Last night I had a horrible mommy moment. Carrie hadn't been the greatest listener all day and apparently I was fed up. After the 7th time of asking her to put her jammies on and her STILL goofing off and completely ignoring me, I'd had it. I told her, "We're not brushing your teeth, we're not doing scriptures or prayer, and you're NOT getting a story! Put yourself to bed!" I turned off the light and slammed the door. It was not my proudest moment as a mother.
She cried, half real and half fake whines for about 30 minutes and then finally crawled into bed, pulled up the covers and fell asleep.
I felt bad mostly because Justin hadn't been a part of it at all and was sad he didn't get to say goodnight or give her a kiss. After she'd fallen asleep we went in to check on her and give her a kiss. And of course, once I saw her all cute and cuddled up in her bed sleeping, I wondered why I'd reacted so harshly. I hope I never have to do it again, but sometimes... it can't be helped!
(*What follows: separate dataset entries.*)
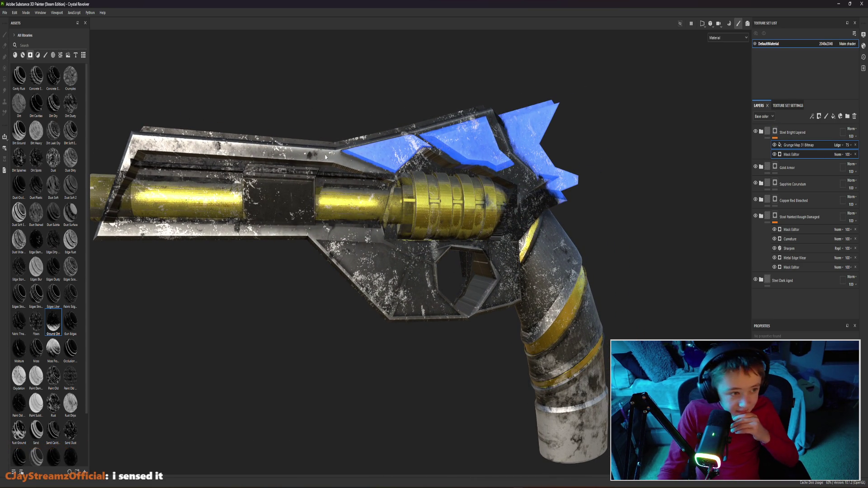
pyautogui.click(23, 55)
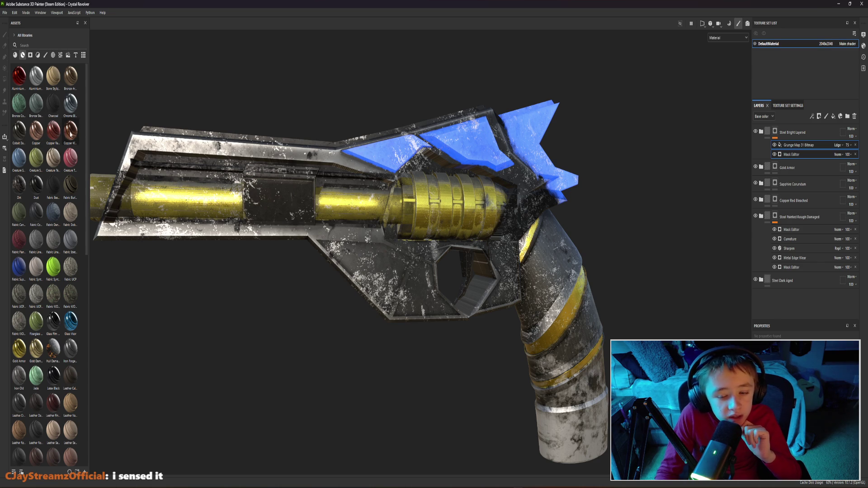
pyautogui.scroll(-3, 53, 138)
pyautogui.scroll(3, 52, 132)
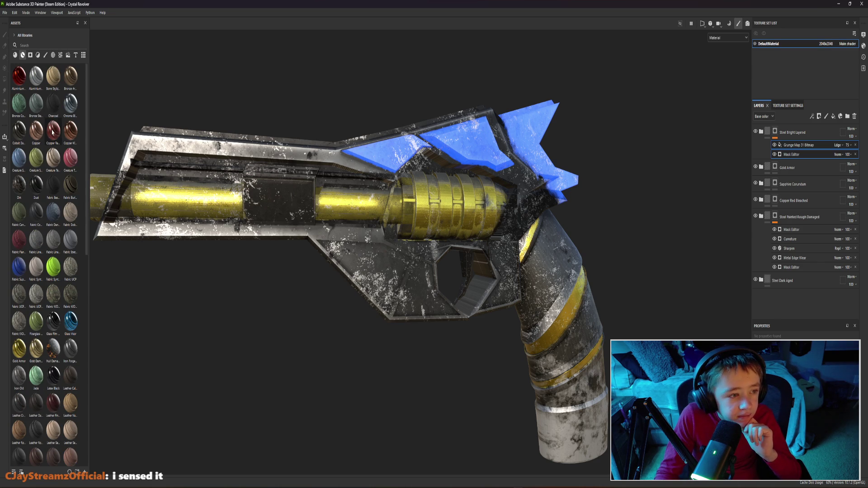
pyautogui.scroll(-15, 21, 192)
pyautogui.moveTo(71, 258); pyautogui.dragTo(319, 201)
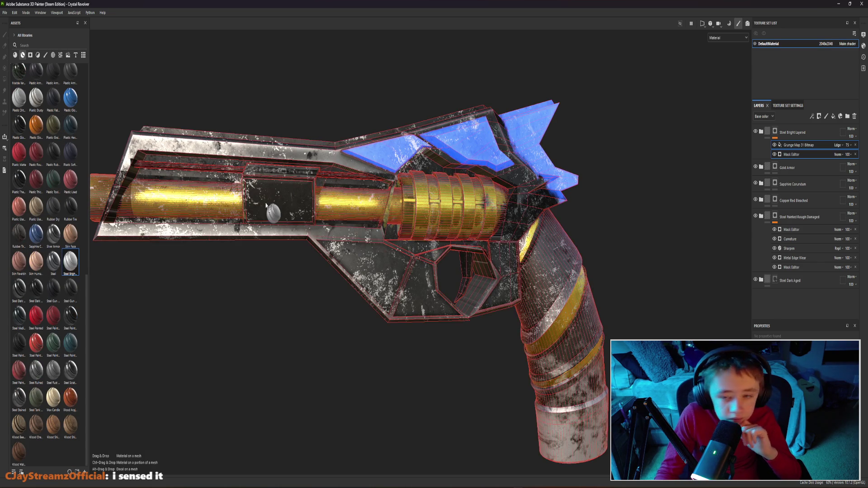
# Drop the moss grunge texture onto the top Steel Bright layer as its mask
pyautogui.click(30, 55)
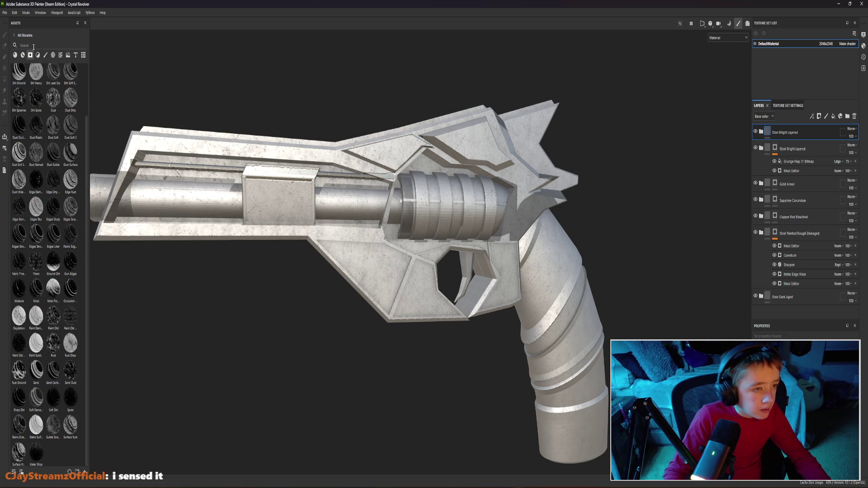
pyautogui.write('fro')
pyautogui.moveTo(19, 76); pyautogui.dragTo(776, 137)
pyautogui.keyDown('alt'); pyautogui.moveTo(299, 224); pyautogui.dragTo(401, 205); pyautogui.keyUp('alt')
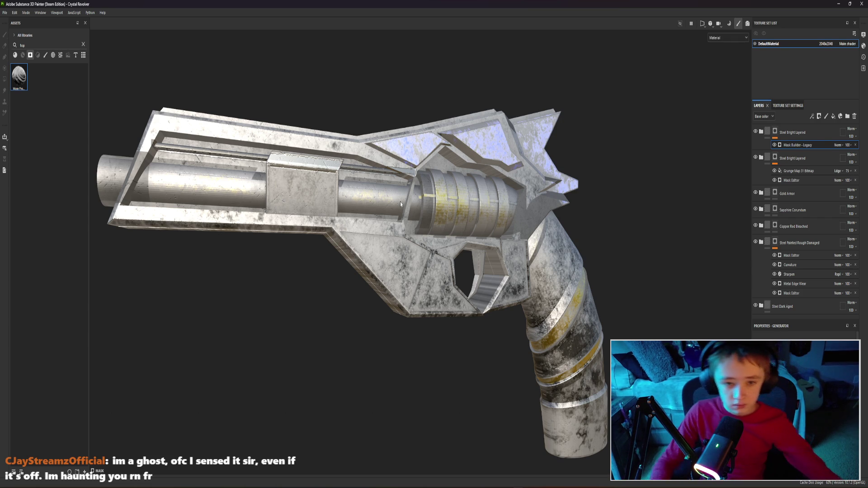
# Fade and hide the duplicate top Steel Bright Layered layer to compare, then delete it
pyautogui.click(835, 134)
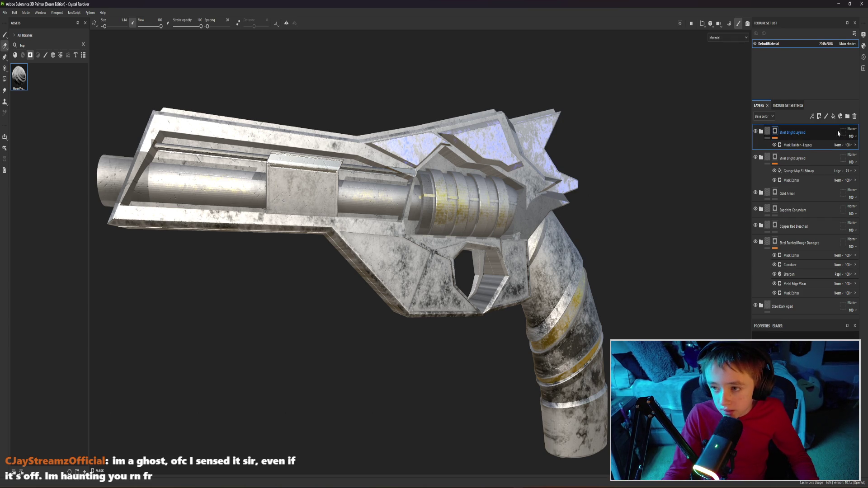
pyautogui.click(848, 148)
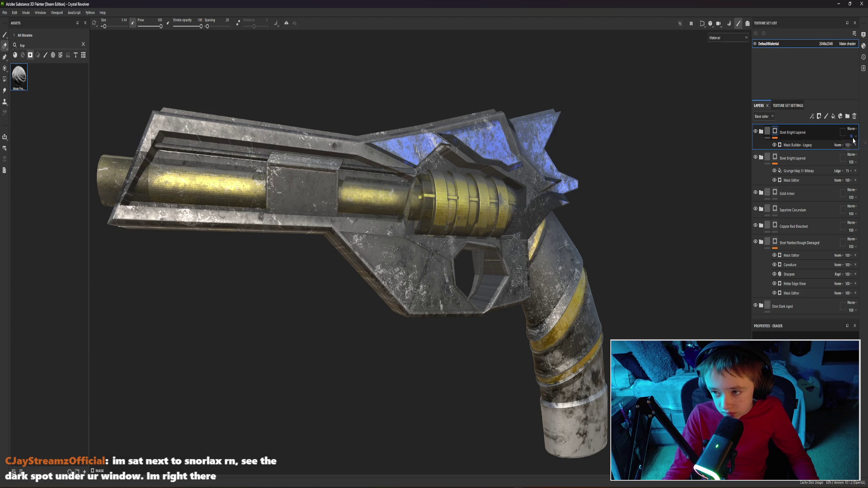
pyautogui.click(853, 148)
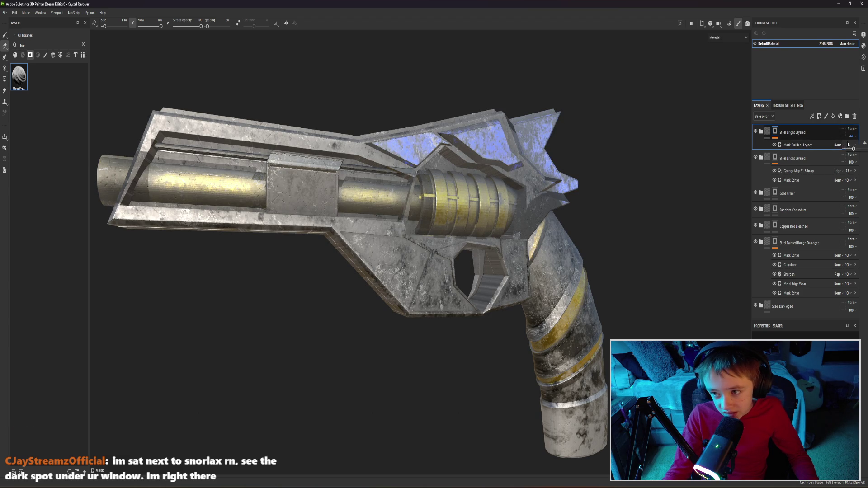
pyautogui.moveTo(847, 150); pyautogui.dragTo(841, 150)
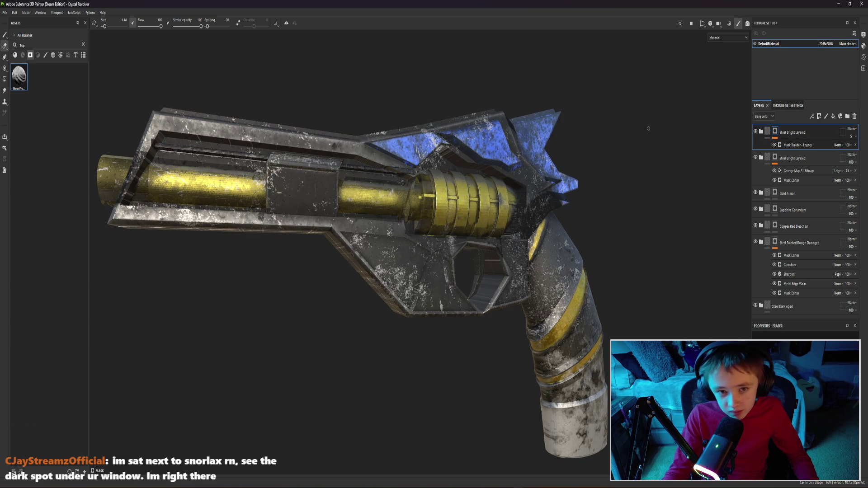
pyautogui.keyDown('alt'); pyautogui.moveTo(536, 156); pyautogui.dragTo(563, 148); pyautogui.keyUp('alt')
pyautogui.click(756, 132)
pyautogui.click(756, 133)
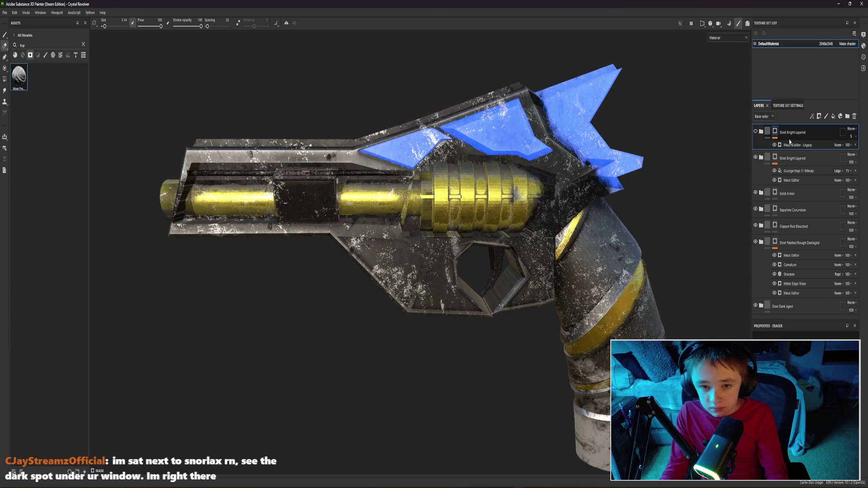
pyautogui.press('Delete')
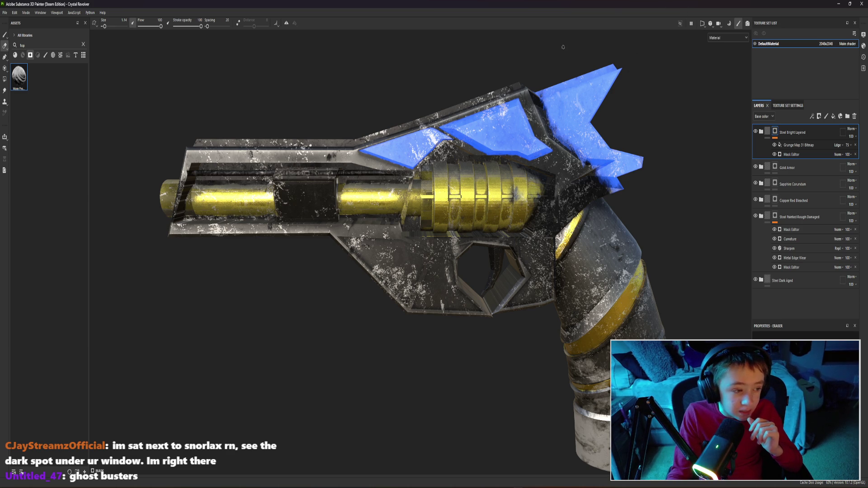
# Show all materials in the library and drop Creature Teeth onto the gun
pyautogui.click(82, 44)
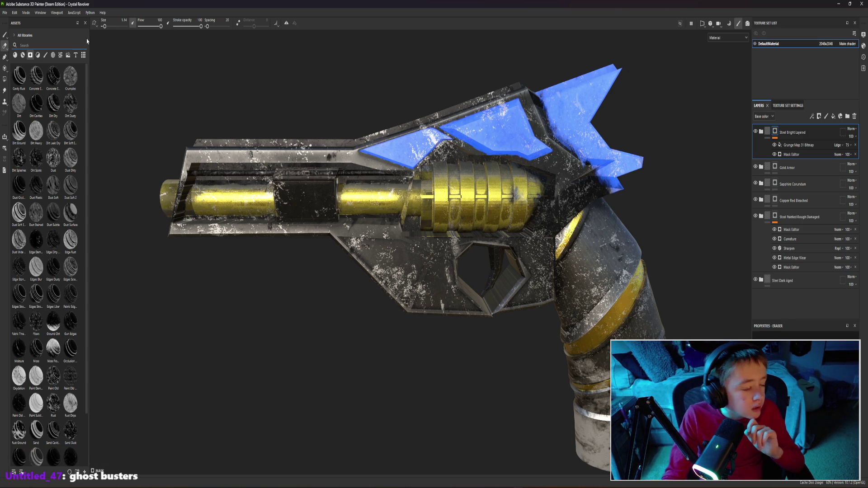
pyautogui.click(22, 55)
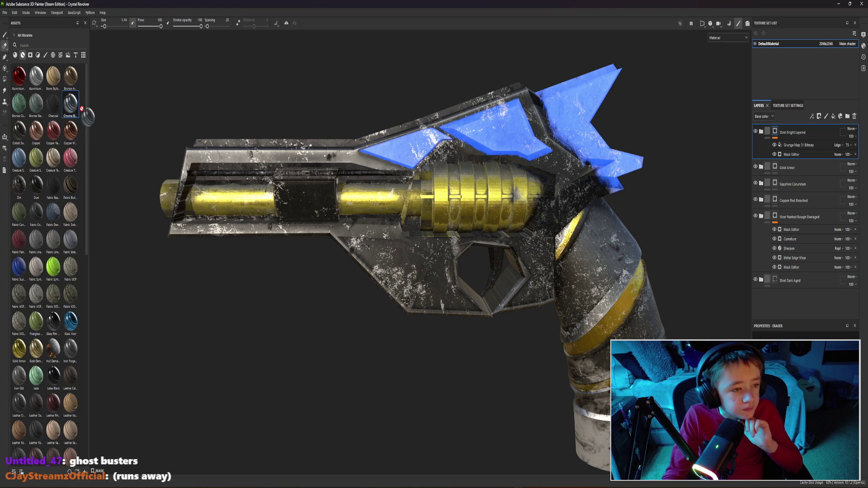
pyautogui.moveTo(71, 102)
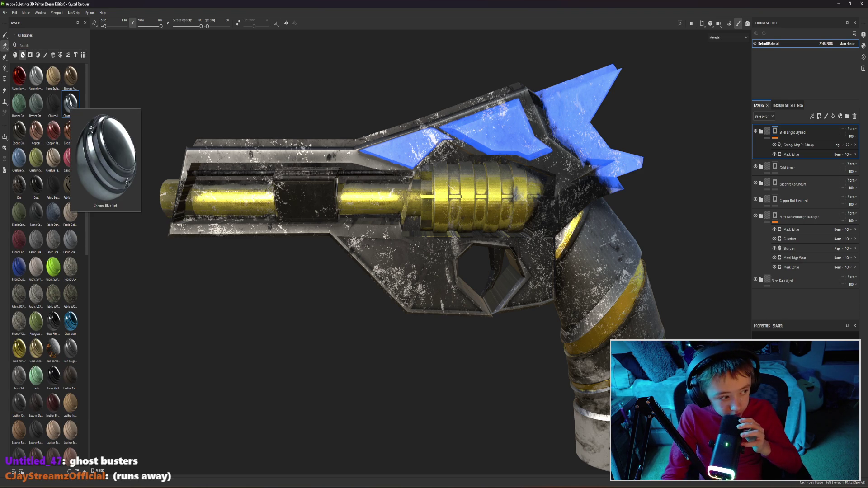
pyautogui.moveTo(55, 159)
pyautogui.mouseDown()
pyautogui.moveTo(331, 170)
pyautogui.moveTo(319, 152)
pyautogui.mouseUp()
This morning, Carrie and I had a "talk" about it. We both agreed it wasn't fun and would like to not repeat it. In her blessing over breakfast, she said, "Please bless us to have a happy day, and bless that I will put on my jammies and listen to my mommy." After the prayer she looked at me and said, "Heavenly Father loves it when I listen to you"
I love her to pieces, unconditionally of course, but man, some days are easier than others! This morning in her efforts to make sure she does what she's "supposed to", she's helping me dust. Even though I didn't ask her to, when I started to clean, she asked if she could do it too.
Bless her cute little heart.... Motherhood can be rough, but I'm so glad I have her!